Theravāda Buddhist Encounters with Modernity
Edited by Steven Collins and Juliane Schober
Although recent scholarship has shown that the term "Theravāda" in the familiar modern sense is a nineteenth- and twentieth-century construct, it is now used to refer to the more than 150 million people around the world who practice that form of Buddhism. Buddhist practices such as meditation, amulets and merit-making rituals have always been inseparable from the social formations that give rise to them, their authorizing discourses and the hegemonic relations they create.
This book is composed of chapters written by established scholars in Buddhist studies who represent diverse disciplinary approaches from art history, religious studies, history and ethnography. It explores the historical forces, both external to and within the tradition of Theravāda Buddhism and discusses how modern forms of Buddhist practice have emerged in South and Southeast Asia, in case studies from Nepal to Sri Lanka, Burma, Cambodia and Southwest China.
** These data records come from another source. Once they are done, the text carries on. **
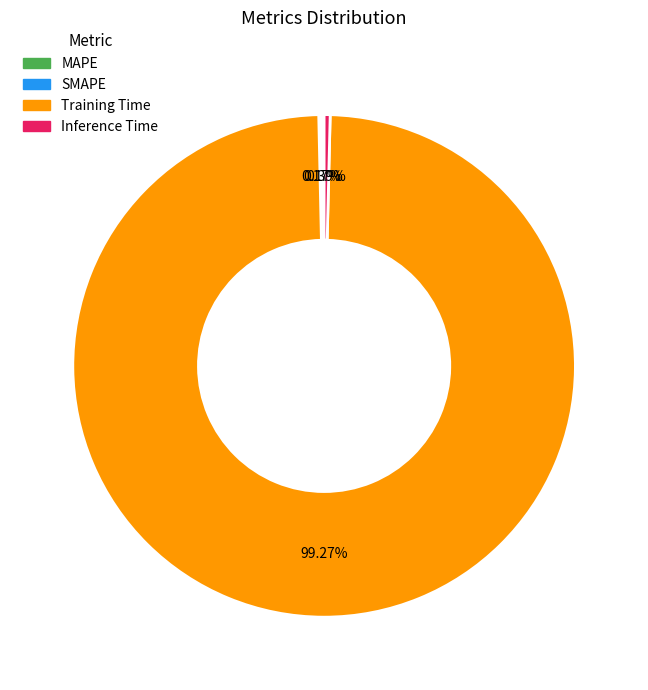

Do Training Time and Inference Time together represent more than half of the pie?

Yes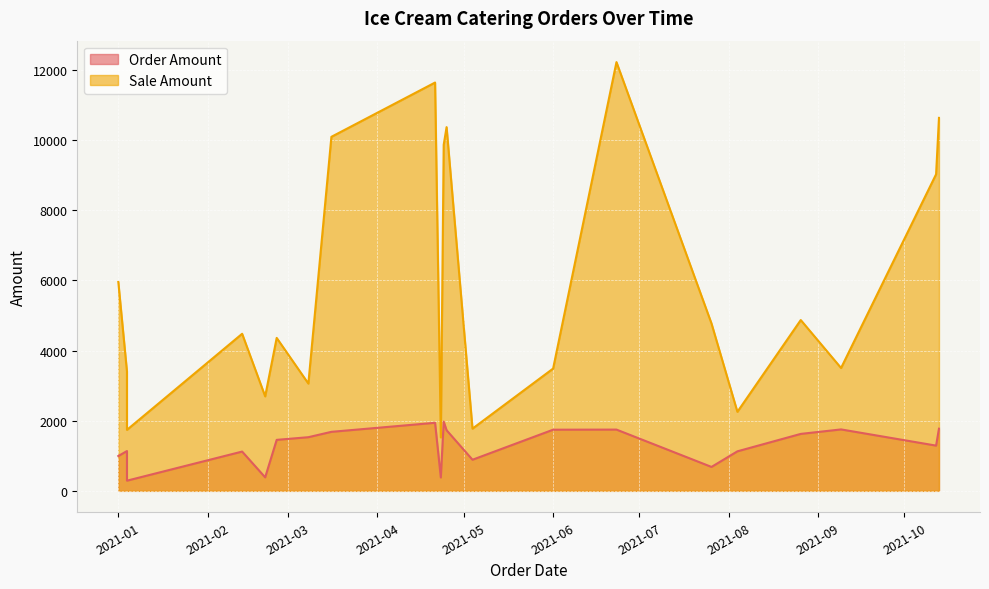

Where is the first local minimum for Order Amount?

2021-01-04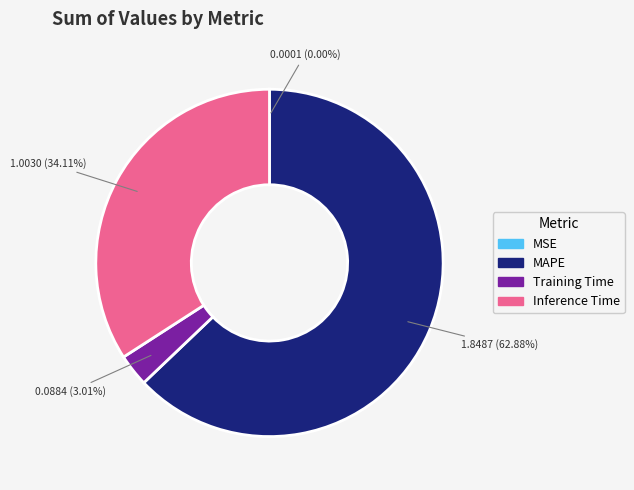

Is there any slice that represents more than half of the pie?

Yes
Specific studies contextualize general trends and draw on practices, institutions, and communities that have been identified with this civilizational tradition throughout its extensive history and across a highly diverse cultural geography.
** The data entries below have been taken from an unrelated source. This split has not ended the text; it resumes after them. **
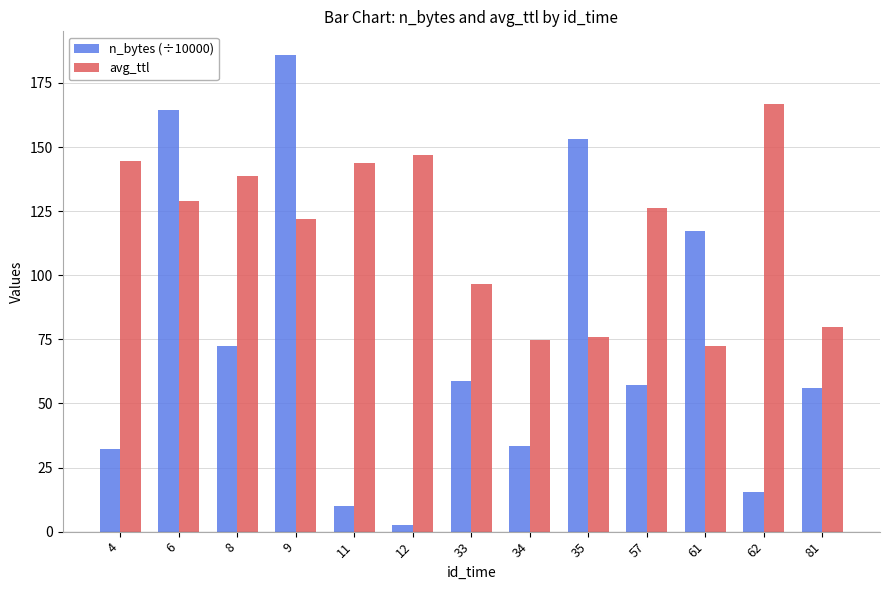

True or false: n_bytes (÷10000) has a value of 16.4 at 11.

False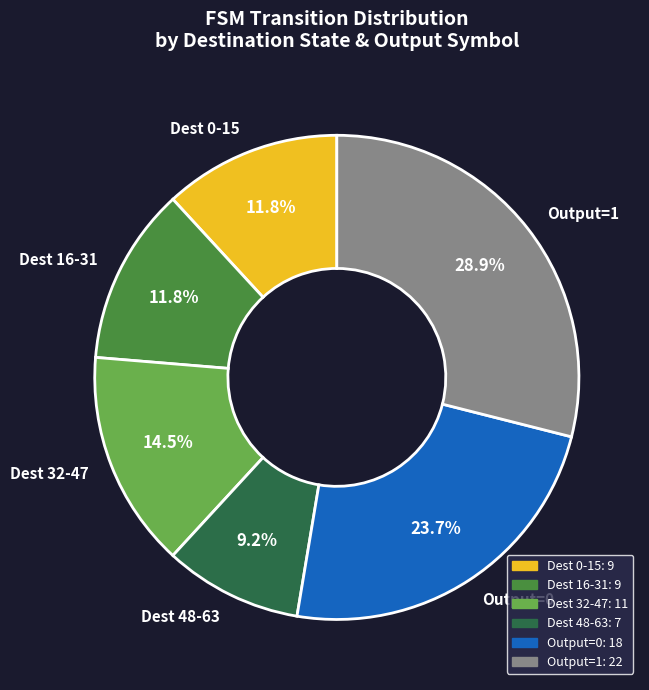

What is the ratio of the value at Dest 0-15 to the value at Dest 48-63?

1.3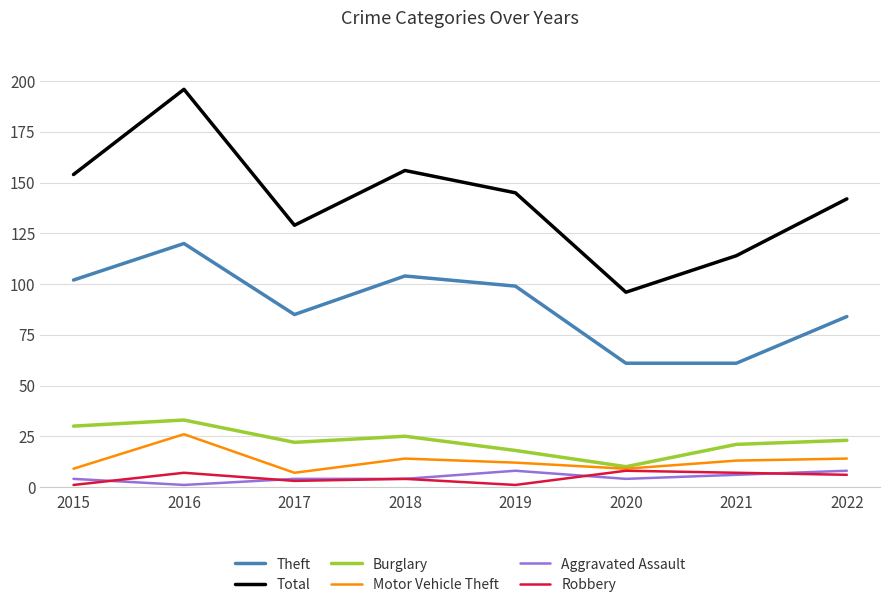

True or false: Robbery and Burglary intersect in this chart.

False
This book foreground diverse responses among Theravādins to the encroaching challenges of modern lifeways, communications, and political organizations, and will be of interest to scholars of Asian Religion, Buddhism and South and Southeast Asian Studies.
Bio
Juliane Schober is a professor of religious studies in ASU's School of Historical, Philosophical and Religious Studies and director of the Center for Asian Research.